▼▼▼

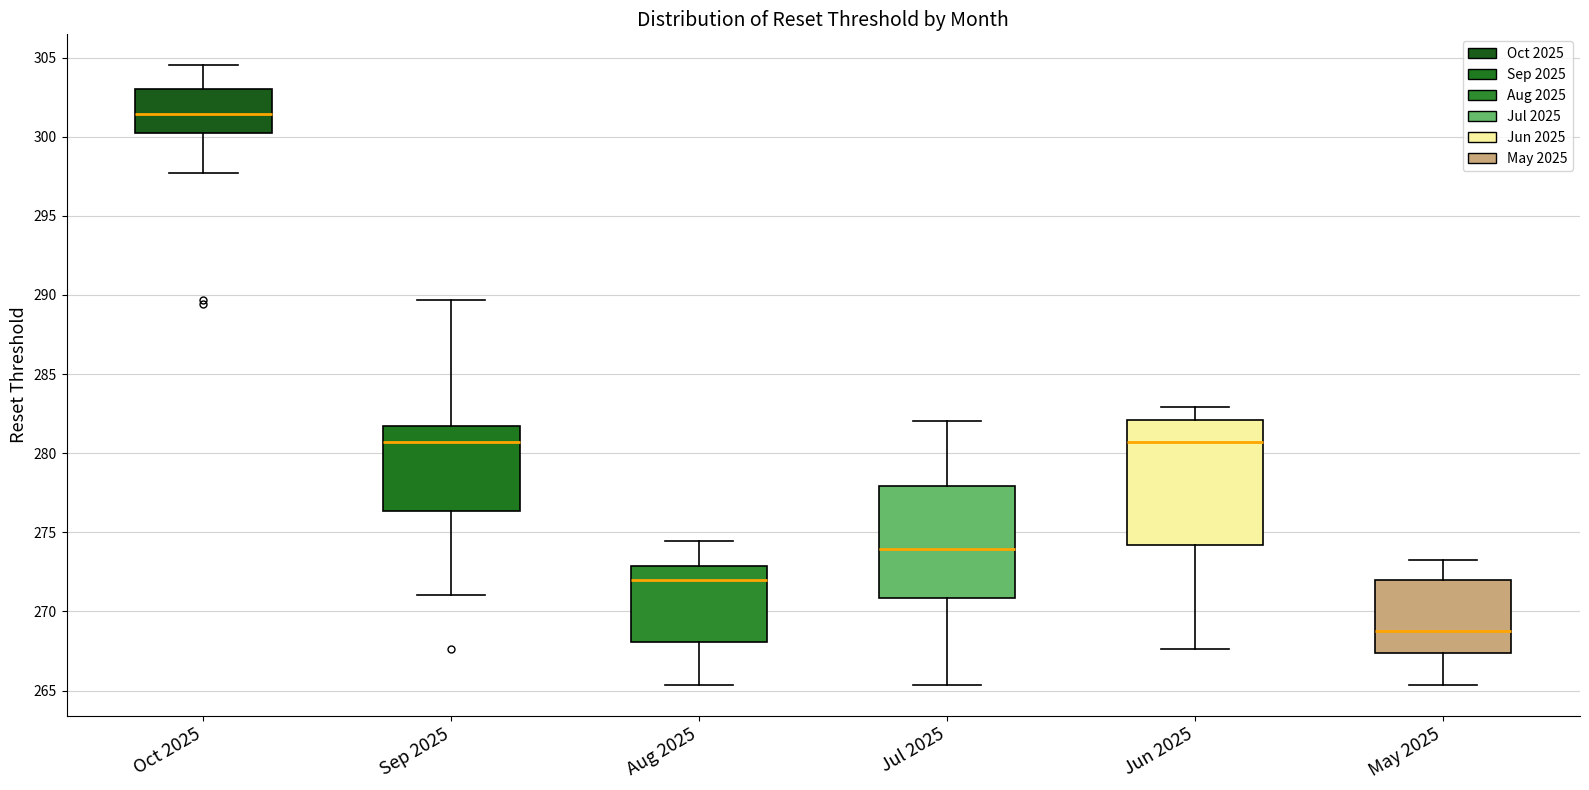

Reading left to right, read every box against the y-axis: the position of its median line, the range the box covers, and the ends of its whiskers. The values are not printed on the chart, so give them approximately, as read against the axis.

Oct 2025: median 301.5, box 300.0 to 303.0, whiskers 297.5 to 304.5
Sep 2025: median 280.5, box 276.5 to 281.5, whiskers 271.0 to 289.5
Aug 2025: median 272.0, box 268.0 to 273.0, whiskers 265.5 to 274.5
Jul 2025: median 274.0, box 271.0 to 278.0, whiskers 265.5 to 282.0
Jun 2025: median 280.5, box 274.0 to 282.0, whiskers 267.5 to 283.0
May 2025: median 269.0, box 267.5 to 272.0, whiskers 265.5 to 273.5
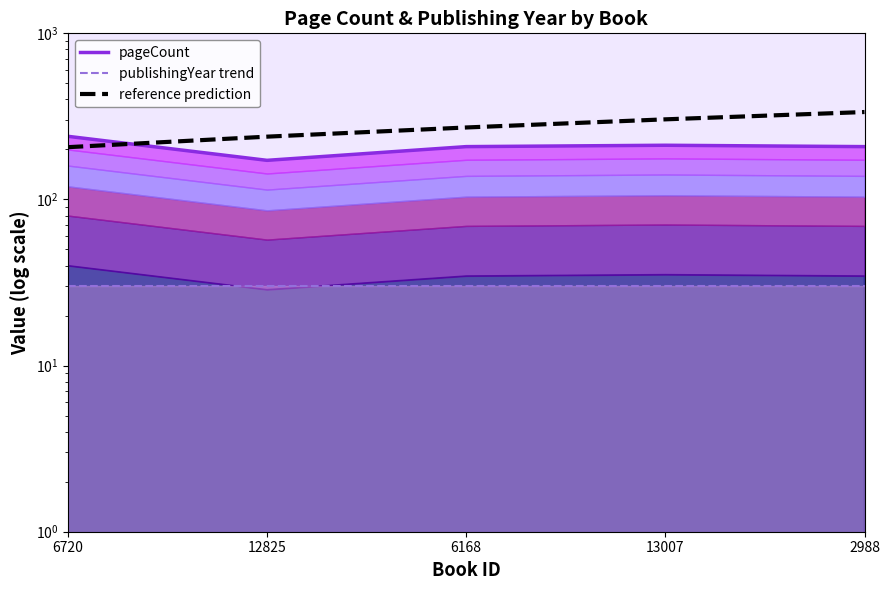

What is the difference between the pageCount values at 6720 and 2988?

32.0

▲▲▲

* _PROBLEM DESCRIPTION_
Return every record above verbatim, omitting the pictures.

* _EXPECTED ANSWER_
Reading left to right, read every box against the y-axis: the position of its median line, the range the box covers, and the ends of its whiskers. The values are not printed on the chart, so give them approximately, as read against the axis.

Oct 2025: median 301.5, box 300.0 to 303.0, whiskers 297.5 to 304.5
Sep 2025: median 280.5, box 276.5 to 281.5, whiskers 271.0 to 289.5
Aug 2025: median 272.0, box 268.0 to 273.0, whiskers 265.5 to 274.5
Jul 2025: median 274.0, box 271.0 to 278.0, whiskers 265.5 to 282.0
Jun 2025: median 280.5, box 274.0 to 282.0, whiskers 267.5 to 283.0
May 2025: median 269.0, box 267.5 to 272.0, whiskers 265.5 to 273.5

What is the difference between the pageCount values at 6720 and 2988?

32.0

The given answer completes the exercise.